Uma época de frio intenso reduziu a agricultura do Império Romano, um vulcão desequilibrou a cultura maia e secas causaram revoltas na Irlanda medieval – vários estudos científicos apresentados recentemente em Viena lembraram o impacto e a ameaça que a mudança climática representa para a sociedade.
As pesquisas expostas durante a assembleia anual da União Europeia de Geociências se referem a causas e épocas distintas, mas coincidem no brutal impacto que a mudança climática teve na civilização humana desde a Antiguidade até o presente.
“Entender claramente como a seca impactou nas sociedades humanas no passado nunca foi muito importante, ainda mais com a atual interferência humana no sistema climático global”, advertiu em sua apresentação Francis Ludlow, do Trinity College de Dublin.
Embora a mudança climática do passado seja associada a causas naturais e a atual, segundo todos os estudos, aponta para a ação humana, os desafios para a humanidade são os mesmos.
Este historiador liderou uma equipe que combinou a análise dos anéis das árvores – onde é possível traçar mudanças na temperatura e precipitações – com textos históricos para comprovar a relação entre períodos de seca e explosões de violência e tensão na sociedade irlandesa medieval.
Em seu estudo, Ludlow assegura ter encontrado vínculos recorrentes entre registros históricos de episódios de violência, como a batalha de Clontarf em 1014, e momentos de intensa seca que provocaram epidemias, crises de fome e movimentos de populações em busca de comida.
Para Ludlow, é difícil saber como um evento natural extremo afetaria à sociedade hoje em dia, porque o mundo atualmente está muito globalizado e conectado através da tecnologia.
“Deveríamos estar preparados para eventos inesperados. Tivemos experiências como erupções de vulcões nos últimos 200 anos, mas não sabemos como a atual sociedade poderia conduzir isso”, declarou Ludlow à Agência Efe.
Ludlow acredita que há mecanismos para enfrentar impactos repentinos, embora indique que é mais difícil entender o impacto na sociedade quando se tenta mudanças de longo prazo.
Além disso, acredita que a capacidade de adaptação tem muito a ver com o fato de se na sociedade existe uma instabilidade prévia e conflitos.
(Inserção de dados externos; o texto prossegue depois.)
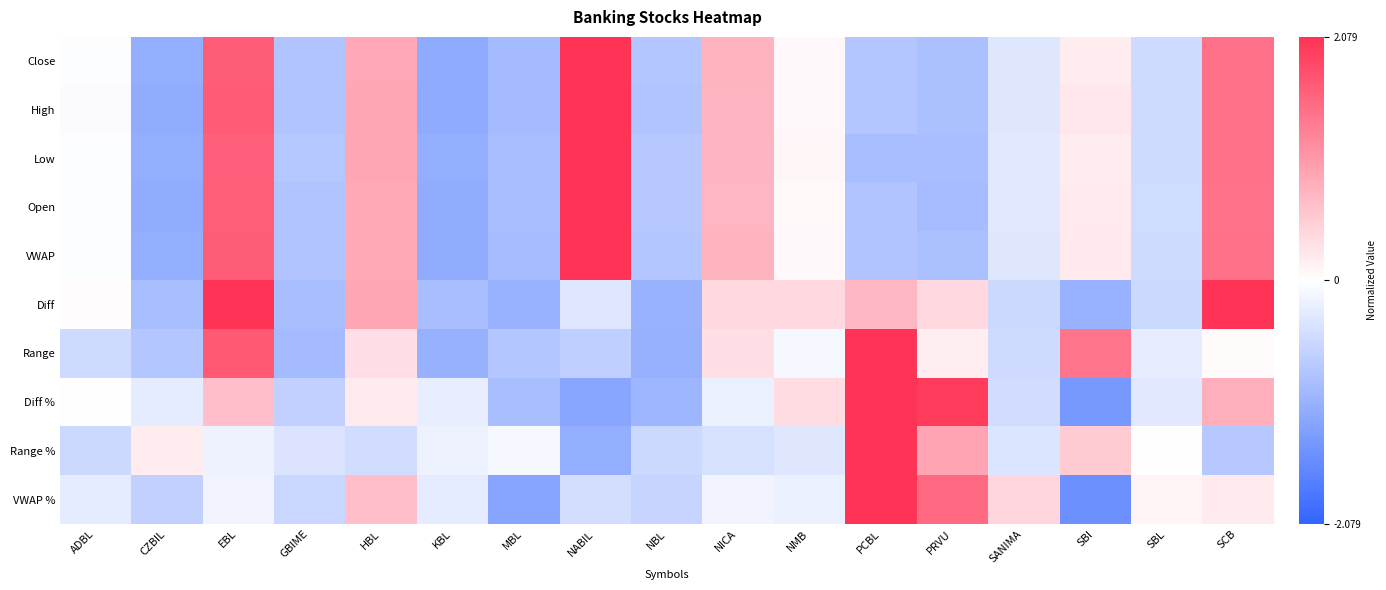

At which category is the sum across all series the highest?

EBL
Ainda mais atrás no tempo, entre os anos 536 e 540, duas erupções vulcânicas de grande magnitude em muito pouco espaço de tempo provocaram o que provavelmente foi a época mais fria dos últimos 2 mil anos.
Essa é a teoria do doutor Matthew Toohey e vários colegas na Alemanha e na Noruega, que cruzaram textos da época sobre uma “misteriosa nuvem” que cobriu a Europa durante meses com a análise de depósitos de aerossóis em amostras de gelo e outros parâmetros.
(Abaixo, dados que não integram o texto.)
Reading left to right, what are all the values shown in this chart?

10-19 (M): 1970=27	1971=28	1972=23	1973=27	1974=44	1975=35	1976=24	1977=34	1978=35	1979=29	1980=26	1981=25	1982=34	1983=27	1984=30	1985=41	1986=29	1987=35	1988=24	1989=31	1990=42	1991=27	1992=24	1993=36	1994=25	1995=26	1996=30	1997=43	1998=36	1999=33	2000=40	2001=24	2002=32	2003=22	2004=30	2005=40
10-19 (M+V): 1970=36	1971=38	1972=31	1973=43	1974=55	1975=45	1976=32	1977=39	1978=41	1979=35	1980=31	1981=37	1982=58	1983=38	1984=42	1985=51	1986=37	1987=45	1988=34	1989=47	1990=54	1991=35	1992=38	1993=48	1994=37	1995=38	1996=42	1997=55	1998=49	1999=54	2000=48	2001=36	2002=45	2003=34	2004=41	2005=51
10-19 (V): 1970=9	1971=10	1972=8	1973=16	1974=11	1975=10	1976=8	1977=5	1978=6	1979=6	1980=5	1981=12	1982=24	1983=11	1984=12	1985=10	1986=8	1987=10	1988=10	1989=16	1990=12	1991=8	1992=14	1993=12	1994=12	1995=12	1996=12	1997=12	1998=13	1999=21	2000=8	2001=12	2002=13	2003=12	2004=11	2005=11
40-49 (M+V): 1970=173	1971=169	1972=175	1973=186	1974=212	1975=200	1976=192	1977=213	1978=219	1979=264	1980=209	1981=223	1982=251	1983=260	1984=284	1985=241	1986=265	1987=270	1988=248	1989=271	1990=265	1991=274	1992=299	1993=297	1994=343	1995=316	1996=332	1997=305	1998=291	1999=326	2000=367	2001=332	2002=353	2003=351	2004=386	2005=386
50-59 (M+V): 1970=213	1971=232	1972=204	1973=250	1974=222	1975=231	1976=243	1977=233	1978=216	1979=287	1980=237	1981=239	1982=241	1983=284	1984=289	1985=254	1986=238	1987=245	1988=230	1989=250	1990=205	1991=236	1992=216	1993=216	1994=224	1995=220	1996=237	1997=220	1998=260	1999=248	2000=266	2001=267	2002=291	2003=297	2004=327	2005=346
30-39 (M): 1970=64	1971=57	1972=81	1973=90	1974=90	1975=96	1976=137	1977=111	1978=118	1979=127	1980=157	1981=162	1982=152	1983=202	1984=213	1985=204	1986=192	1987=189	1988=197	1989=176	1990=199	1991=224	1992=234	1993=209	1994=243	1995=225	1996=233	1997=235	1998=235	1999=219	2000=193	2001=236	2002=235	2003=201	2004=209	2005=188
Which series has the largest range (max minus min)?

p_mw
Com o uso de modelos climáticos, os cientistas calcularam a extensão e o impacto desta atividade vulcânica para concluir que a radiação solar ficou reduzida durante vários anos no hemisfério norte, provocando uma queda média de temperatura de dois graus centígrados.
Uma dessas erupções teria sido a do vulcão El Chichón, no atual México, que teria causado o declive temporário da civilização maia, segundo outro estudo apresentado.
O Império Romano também teve que enfrentar crises relacionadas com uma época de esfriamento do clima a partir do ano 250.
Para Brian Dermody, coordenador deste estudo, transferir para nossa época a capacidade de adaptação de uma sociedade à mudança climática depende da rapidez e da magnitude do processo.
“Se a magnitude for bastante grande e ocorrer muito rapidamente, a sociedade provavelmente não terá a oportunidade de se adaptar”, previu.
Por isso, embora o atual cenário de mudança climática avance de forma relativamente gradual, este pesquisador do Instituto Copérnico de Utrecht adverte sobre o risco de chegar a um ponto de não haver retorno.
“Há alguns pontos de inflexão dentro do sistema climático e, se superarmos esses pontos, talvez não sejamos capaz de nos adaptar”, concluiu.